The people will not trust the new government if they consider it corrupt, which they do. They would rather align themselves with the Taliban who appears to be not corrupt, even though they are.
What is being done to address corruption?
Eddie D.
I extended stay there has absolutely nothing to do with jobs at home. There will be a certain number who say enough with army life, but a lot more of them will still be in the armed forces stateside. The chances of any given unit getting called up to go to Afghanistan go way down, unless they are special forces or trainers.
Interesting blogs by Ravi dated March 18 and 19 at http://orbat.com/ on COIN, the strength/state of the US Army and the suggestion that Afghanistan has never been ‘conquered’.
Counter-insurgency will never work while there’s a willing third party to fund/supply the terrorists. Since those are state sponsors, it ain’t going to happen.
Sounds like a good plan. Whats the plan for 2014 when the Taliban take back the country and kill all the people who worked with the coalition?
Is there a plan for containing the training camps that the Taliban will reestablish or will we just wait for them to get strong and attack us in the States with nuclear radiation?
Or are we assuming none of that will happen and the Taliban will just go away? Is there an acceptable loss ratio of American lives before we have to invade again?
Mr T, i agree with all that you say except in your last point may i expand that to include other lives including British lives, Spanish lives, Indonesian lives, Indian lives, indeed even innocent secular Pakistani lives.
This is a battle of the free world against the primitives.
It is increasingly looking like there will eventually need to be an AfPak II or version 2.0.

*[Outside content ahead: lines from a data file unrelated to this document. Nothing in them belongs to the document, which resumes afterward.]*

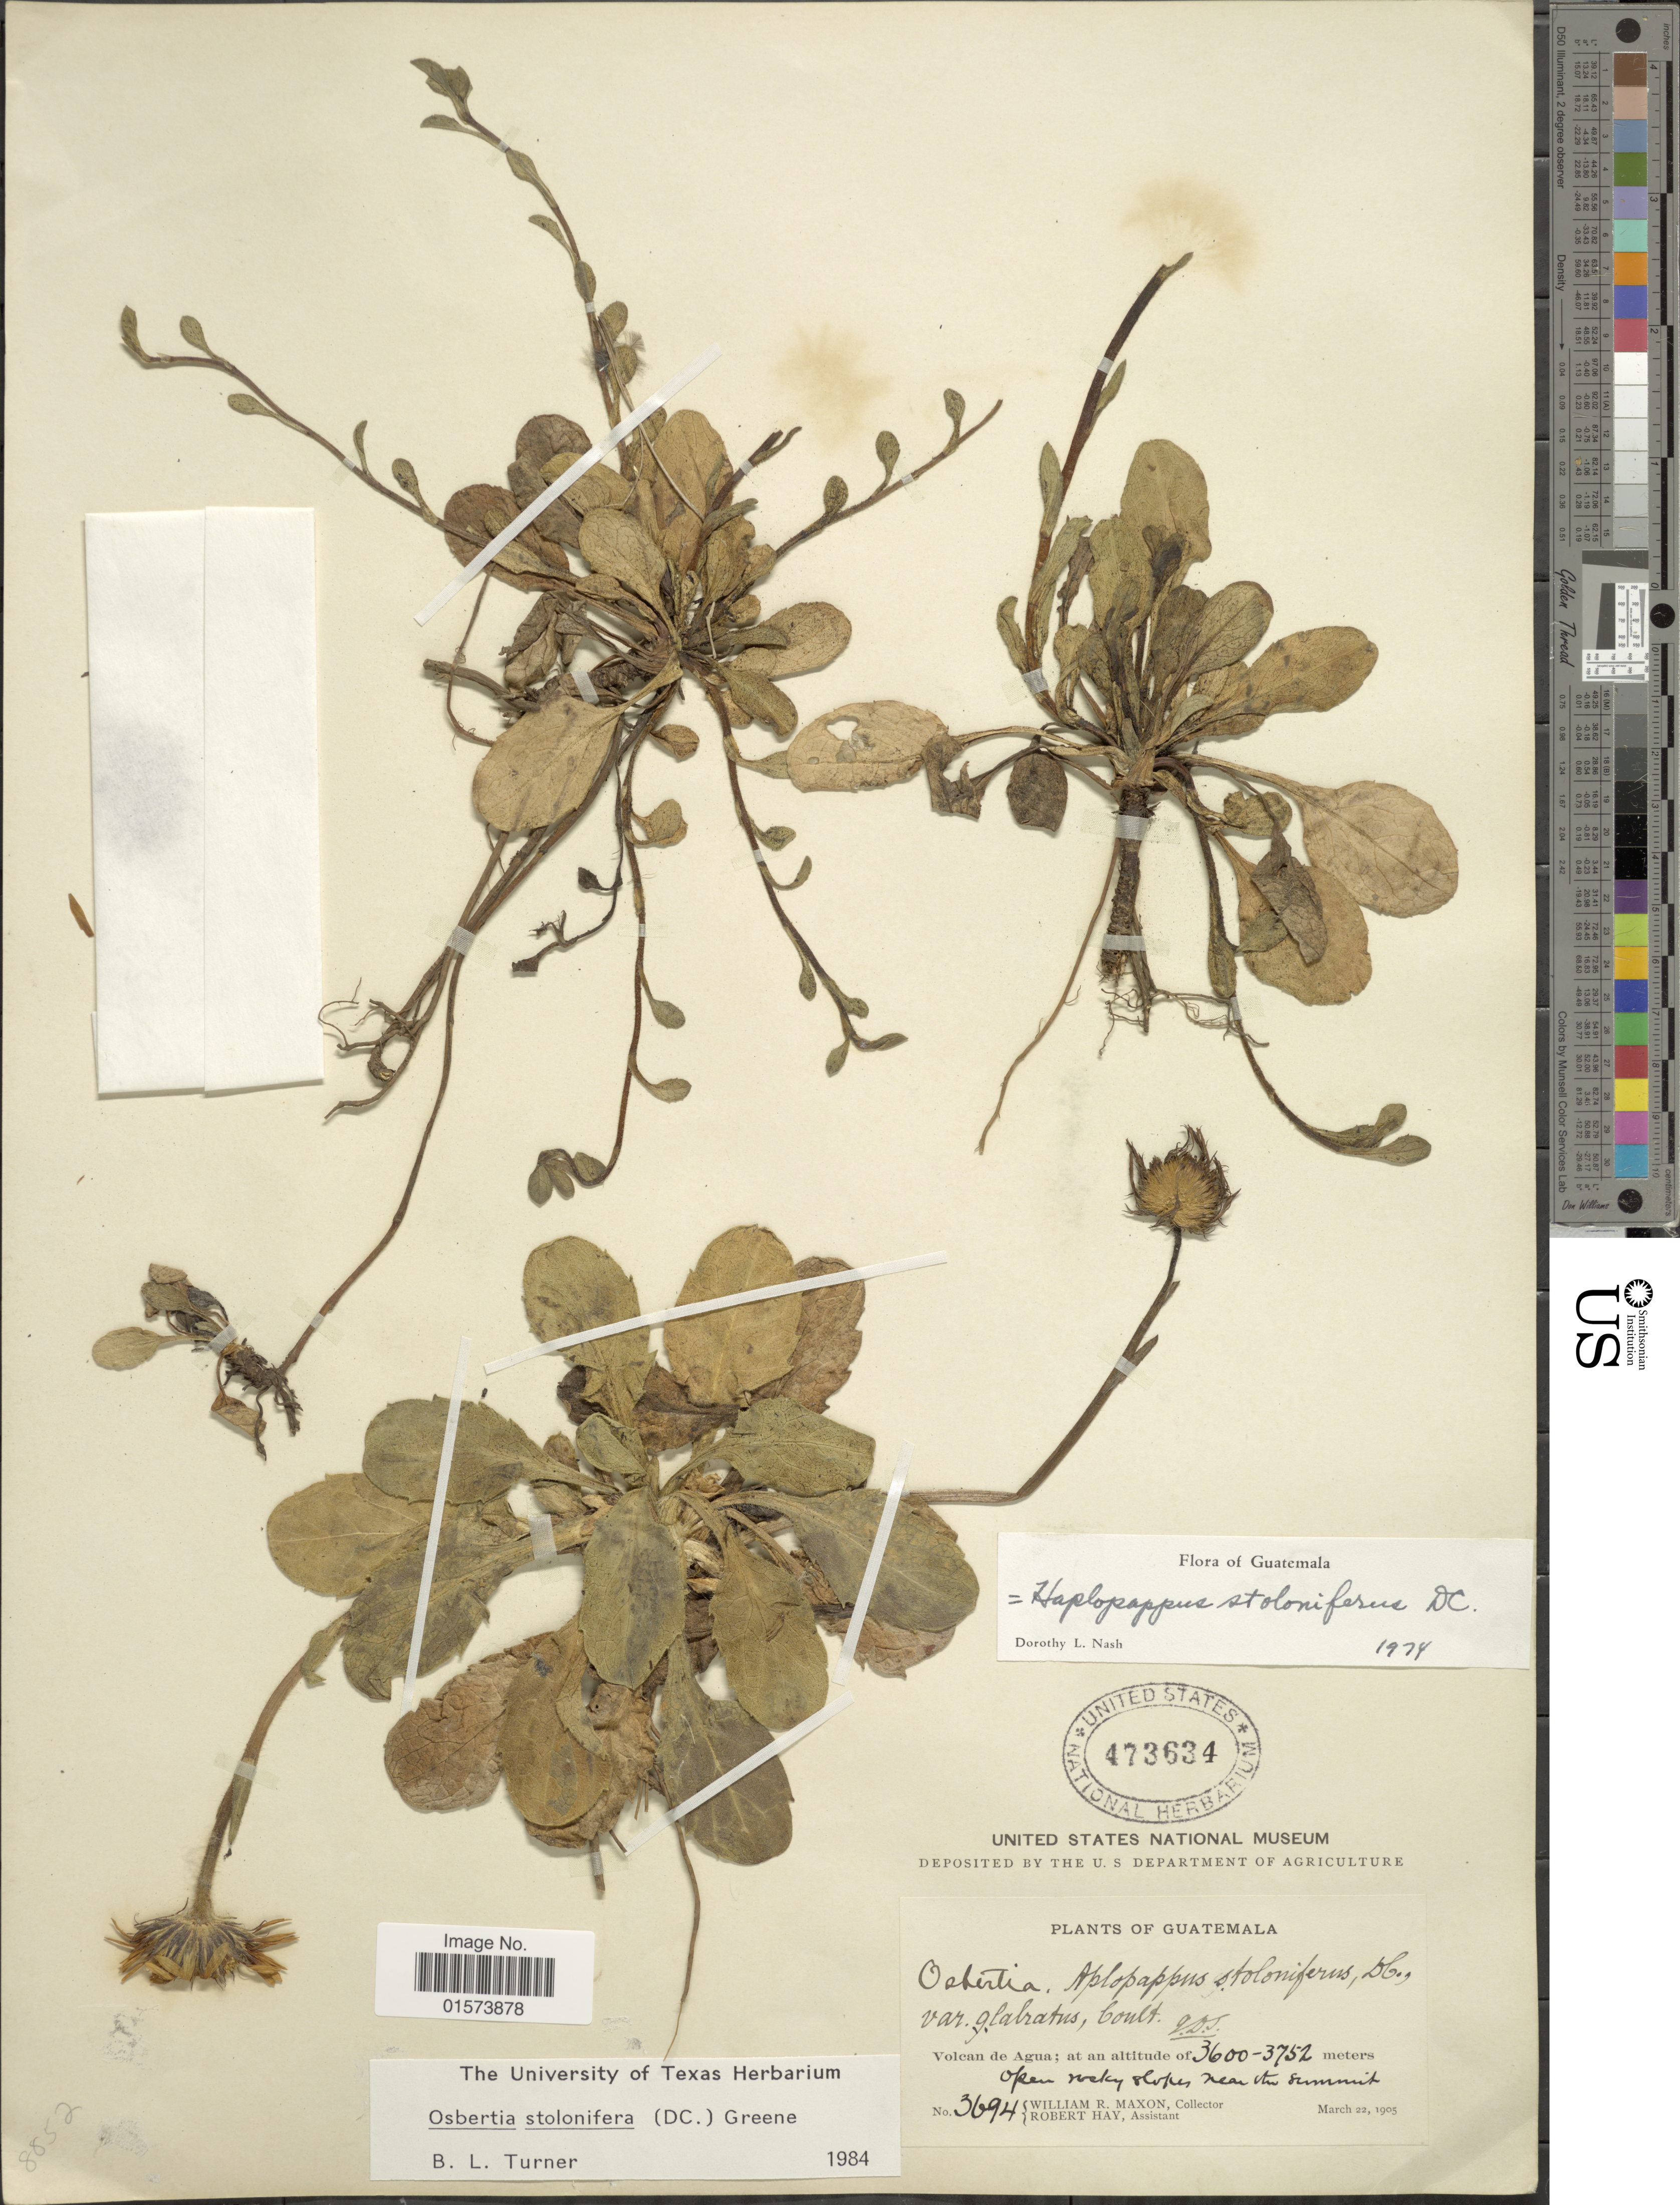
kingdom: Plantae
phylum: Tracheophyta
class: Magnoliopsida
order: Asterales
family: Asteraceae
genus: Osbertia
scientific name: Osbertia stolonifera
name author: (DC.) Greene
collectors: W. R. Maxon & R. H. Hay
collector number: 3694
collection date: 1905-03-22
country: Guatemala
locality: Volcan de Agua; open rocky slopes near Mtn. Summit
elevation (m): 3600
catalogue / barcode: US 473634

@ TLA I’m not sure I agree with your CI assessment. Why can’t there be a successful counter insurgency operation even with a third party providing logistical and financial support? If that third party is hostile to the indigenous people that are the target of any successful CI campaign then they should be more easily swayed by a well designed IO campaign. Something that we are still horribly behind or lacking all together.